(Collected data)
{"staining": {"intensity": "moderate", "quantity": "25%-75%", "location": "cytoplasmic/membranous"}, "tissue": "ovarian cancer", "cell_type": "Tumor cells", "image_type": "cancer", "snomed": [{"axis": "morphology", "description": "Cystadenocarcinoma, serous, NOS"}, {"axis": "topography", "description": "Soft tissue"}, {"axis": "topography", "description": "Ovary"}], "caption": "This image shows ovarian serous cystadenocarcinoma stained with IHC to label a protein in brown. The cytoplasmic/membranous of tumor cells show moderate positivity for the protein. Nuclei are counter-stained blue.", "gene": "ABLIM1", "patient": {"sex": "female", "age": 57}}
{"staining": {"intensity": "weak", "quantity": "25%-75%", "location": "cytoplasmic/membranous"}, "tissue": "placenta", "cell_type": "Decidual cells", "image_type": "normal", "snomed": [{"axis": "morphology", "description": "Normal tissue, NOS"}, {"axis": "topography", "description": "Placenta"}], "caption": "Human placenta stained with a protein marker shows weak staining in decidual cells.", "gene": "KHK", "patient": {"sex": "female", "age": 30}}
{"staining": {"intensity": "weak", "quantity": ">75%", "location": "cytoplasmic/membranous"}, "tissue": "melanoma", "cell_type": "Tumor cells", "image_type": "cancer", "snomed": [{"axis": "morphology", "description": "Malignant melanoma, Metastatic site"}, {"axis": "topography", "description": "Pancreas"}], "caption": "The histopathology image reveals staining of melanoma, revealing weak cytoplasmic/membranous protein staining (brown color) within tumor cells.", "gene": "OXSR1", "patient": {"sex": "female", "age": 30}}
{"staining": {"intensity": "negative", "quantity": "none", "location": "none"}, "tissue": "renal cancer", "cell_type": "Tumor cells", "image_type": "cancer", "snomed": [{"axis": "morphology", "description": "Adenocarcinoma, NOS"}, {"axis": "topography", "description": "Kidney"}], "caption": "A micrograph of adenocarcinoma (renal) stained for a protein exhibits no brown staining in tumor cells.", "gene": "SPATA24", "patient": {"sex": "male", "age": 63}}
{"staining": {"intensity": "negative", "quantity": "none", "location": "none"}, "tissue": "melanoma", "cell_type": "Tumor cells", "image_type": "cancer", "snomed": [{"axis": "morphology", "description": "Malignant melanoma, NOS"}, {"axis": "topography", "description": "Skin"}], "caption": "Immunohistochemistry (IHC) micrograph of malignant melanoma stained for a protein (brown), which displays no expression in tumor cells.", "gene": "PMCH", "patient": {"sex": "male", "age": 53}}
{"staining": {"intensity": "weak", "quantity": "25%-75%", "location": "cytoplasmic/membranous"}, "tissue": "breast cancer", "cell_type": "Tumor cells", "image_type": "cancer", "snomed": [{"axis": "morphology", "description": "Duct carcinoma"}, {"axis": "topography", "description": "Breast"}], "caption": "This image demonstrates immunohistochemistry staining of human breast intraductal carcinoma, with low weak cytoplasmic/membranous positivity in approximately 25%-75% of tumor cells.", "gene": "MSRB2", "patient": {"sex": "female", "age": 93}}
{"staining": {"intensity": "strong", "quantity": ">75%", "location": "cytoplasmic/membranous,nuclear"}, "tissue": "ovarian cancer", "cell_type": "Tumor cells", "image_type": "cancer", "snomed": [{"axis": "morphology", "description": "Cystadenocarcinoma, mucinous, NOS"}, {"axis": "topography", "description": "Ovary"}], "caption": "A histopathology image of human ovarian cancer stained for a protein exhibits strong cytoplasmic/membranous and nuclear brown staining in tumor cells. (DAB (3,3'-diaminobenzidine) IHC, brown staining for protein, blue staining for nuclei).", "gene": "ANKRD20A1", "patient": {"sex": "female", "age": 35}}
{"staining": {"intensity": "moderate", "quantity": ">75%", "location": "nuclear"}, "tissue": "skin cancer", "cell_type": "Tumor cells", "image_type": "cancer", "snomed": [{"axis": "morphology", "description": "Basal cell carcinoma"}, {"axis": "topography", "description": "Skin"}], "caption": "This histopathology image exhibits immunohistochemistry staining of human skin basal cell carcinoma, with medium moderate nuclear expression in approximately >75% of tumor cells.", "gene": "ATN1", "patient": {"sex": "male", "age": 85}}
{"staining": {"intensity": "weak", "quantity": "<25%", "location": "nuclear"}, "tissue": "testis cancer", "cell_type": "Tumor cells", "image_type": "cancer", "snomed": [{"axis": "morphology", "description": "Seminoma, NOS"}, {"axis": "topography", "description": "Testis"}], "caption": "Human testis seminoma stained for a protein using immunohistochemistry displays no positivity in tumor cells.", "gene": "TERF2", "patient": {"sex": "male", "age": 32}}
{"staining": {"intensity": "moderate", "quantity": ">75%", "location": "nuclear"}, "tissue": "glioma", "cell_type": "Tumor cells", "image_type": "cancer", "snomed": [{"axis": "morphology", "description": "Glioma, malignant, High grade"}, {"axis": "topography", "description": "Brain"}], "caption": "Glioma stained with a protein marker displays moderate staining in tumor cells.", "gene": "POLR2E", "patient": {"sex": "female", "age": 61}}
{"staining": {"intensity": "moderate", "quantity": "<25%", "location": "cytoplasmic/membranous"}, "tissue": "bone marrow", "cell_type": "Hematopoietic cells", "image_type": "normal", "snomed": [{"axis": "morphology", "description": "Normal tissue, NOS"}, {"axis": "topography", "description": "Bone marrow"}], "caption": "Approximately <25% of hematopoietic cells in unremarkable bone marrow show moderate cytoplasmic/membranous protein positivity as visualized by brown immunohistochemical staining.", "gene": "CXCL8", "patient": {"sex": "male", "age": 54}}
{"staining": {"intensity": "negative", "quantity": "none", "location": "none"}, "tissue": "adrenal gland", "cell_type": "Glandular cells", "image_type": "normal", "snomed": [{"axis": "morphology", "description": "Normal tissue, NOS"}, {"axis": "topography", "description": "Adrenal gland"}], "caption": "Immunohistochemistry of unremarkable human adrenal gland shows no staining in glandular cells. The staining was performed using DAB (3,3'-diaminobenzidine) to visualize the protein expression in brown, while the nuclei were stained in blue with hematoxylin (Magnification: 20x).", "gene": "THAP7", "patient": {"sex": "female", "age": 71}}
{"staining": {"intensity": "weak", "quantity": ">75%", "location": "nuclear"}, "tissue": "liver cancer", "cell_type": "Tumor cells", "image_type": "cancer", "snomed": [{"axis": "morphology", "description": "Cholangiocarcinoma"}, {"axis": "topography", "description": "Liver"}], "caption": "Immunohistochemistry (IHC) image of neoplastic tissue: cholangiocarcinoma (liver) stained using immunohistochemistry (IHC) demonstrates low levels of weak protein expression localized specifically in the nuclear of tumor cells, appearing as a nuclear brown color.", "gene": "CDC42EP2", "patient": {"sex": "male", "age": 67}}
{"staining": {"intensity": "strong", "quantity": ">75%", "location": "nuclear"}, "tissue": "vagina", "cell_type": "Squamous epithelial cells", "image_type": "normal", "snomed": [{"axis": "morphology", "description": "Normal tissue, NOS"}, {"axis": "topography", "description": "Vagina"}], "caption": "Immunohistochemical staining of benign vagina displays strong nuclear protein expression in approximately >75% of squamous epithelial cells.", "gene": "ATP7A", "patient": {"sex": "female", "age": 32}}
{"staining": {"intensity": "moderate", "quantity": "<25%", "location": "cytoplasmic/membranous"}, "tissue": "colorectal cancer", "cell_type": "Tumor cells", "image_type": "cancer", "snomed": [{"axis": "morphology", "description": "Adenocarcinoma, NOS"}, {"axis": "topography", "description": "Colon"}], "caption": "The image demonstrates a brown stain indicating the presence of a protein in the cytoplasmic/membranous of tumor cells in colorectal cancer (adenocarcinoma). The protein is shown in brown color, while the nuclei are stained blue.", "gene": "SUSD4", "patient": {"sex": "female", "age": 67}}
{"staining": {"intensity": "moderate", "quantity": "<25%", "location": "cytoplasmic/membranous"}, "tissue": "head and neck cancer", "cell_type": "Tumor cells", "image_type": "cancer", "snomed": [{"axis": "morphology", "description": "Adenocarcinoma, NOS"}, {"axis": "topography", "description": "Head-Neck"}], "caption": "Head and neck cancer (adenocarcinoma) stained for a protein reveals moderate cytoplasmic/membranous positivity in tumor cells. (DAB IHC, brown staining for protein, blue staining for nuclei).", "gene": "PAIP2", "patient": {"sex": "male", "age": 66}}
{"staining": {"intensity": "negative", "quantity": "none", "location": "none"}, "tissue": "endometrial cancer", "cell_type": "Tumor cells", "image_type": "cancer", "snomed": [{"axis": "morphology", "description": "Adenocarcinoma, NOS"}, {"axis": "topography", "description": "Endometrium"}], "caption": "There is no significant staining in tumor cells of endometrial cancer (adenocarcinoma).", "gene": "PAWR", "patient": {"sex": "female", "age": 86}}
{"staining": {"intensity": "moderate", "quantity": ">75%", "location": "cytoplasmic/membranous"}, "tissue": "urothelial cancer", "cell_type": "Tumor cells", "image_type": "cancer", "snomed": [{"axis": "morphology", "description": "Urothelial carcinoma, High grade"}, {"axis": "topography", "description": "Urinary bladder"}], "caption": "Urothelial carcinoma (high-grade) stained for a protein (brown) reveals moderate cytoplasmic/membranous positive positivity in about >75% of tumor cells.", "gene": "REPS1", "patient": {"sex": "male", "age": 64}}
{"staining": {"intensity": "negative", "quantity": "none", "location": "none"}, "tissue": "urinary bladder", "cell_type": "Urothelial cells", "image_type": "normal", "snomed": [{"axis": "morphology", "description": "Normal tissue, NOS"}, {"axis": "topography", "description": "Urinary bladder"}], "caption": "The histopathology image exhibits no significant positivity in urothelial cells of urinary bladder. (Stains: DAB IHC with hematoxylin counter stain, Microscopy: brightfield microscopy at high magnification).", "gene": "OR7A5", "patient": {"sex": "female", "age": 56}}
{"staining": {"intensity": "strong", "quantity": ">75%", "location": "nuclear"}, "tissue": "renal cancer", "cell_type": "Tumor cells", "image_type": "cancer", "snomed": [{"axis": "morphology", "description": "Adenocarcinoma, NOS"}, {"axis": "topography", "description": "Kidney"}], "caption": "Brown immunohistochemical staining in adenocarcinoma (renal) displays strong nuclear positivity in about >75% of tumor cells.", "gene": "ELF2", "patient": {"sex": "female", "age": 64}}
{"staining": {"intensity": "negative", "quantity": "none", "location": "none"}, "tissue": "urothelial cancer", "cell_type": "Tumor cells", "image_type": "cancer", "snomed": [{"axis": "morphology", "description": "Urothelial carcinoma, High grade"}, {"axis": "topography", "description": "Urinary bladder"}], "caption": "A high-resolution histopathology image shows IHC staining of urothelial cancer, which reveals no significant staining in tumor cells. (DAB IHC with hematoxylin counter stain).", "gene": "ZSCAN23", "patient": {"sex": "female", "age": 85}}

## Task directions
Using the data above, repeat exactly the lines that begin at the line with "histopathology image of" and end at the line with "protein marker displays", both ends included.

## Your response
{"staining": {"intensity": "strong", "quantity": ">75%", "location": "cytoplasmic/membranous,nuclear"}, "tissue": "ovarian cancer", "cell_type": "Tumor cells", "image_type": "cancer", "snomed": [{"axis": "morphology", "description": "Cystadenocarcinoma, mucinous, NOS"}, {"axis": "topography", "description": "Ovary"}], "caption": "A histopathology image of human ovarian cancer stained for a protein exhibits strong cytoplasmic/membranous and nuclear brown staining in tumor cells. (DAB (3,3'-diaminobenzidine) IHC, brown staining for protein, blue staining for nuclei).", "gene": "ANKRD20A1", "patient": {"sex": "female", "age": 35}}
{"staining": {"intensity": "moderate", "quantity": ">75%", "location": "nuclear"}, "tissue": "skin cancer", "cell_type": "Tumor cells", "image_type": "cancer", "snomed": [{"axis": "morphology", "description": "Basal cell carcinoma"}, {"axis": "topography", "description": "Skin"}], "caption": "This histopathology image exhibits immunohistochemistry staining of human skin basal cell carcinoma, with medium moderate nuclear expression in approximately >75% of tumor cells.", "gene": "ATN1", "patient": {"sex": "male", "age": 85}}
{"staining": {"intensity": "weak", "quantity": "<25%", "location": "nuclear"}, "tissue": "testis cancer", "cell_type": "Tumor cells", "image_type": "cancer", "snomed": [{"axis": "morphology", "description": "Seminoma, NOS"}, {"axis": "topography", "description": "Testis"}], "caption": "Human testis seminoma stained for a protein using immunohistochemistry displays no positivity in tumor cells.", "gene": "TERF2", "patient": {"sex": "male", "age": 32}}
{"staining": {"intensity": "moderate", "quantity": ">75%", "location": "nuclear"}, "tissue": "glioma", "cell_type": "Tumor cells", "image_type": "cancer", "snomed": [{"axis": "morphology", "description": "Glioma, malignant, High grade"}, {"axis": "topography", "description": "Brain"}], "caption": "Glioma stained with a protein marker displays moderate staining in tumor cells.", "gene": "POLR2E", "patient": {"sex": "female", "age": 61}}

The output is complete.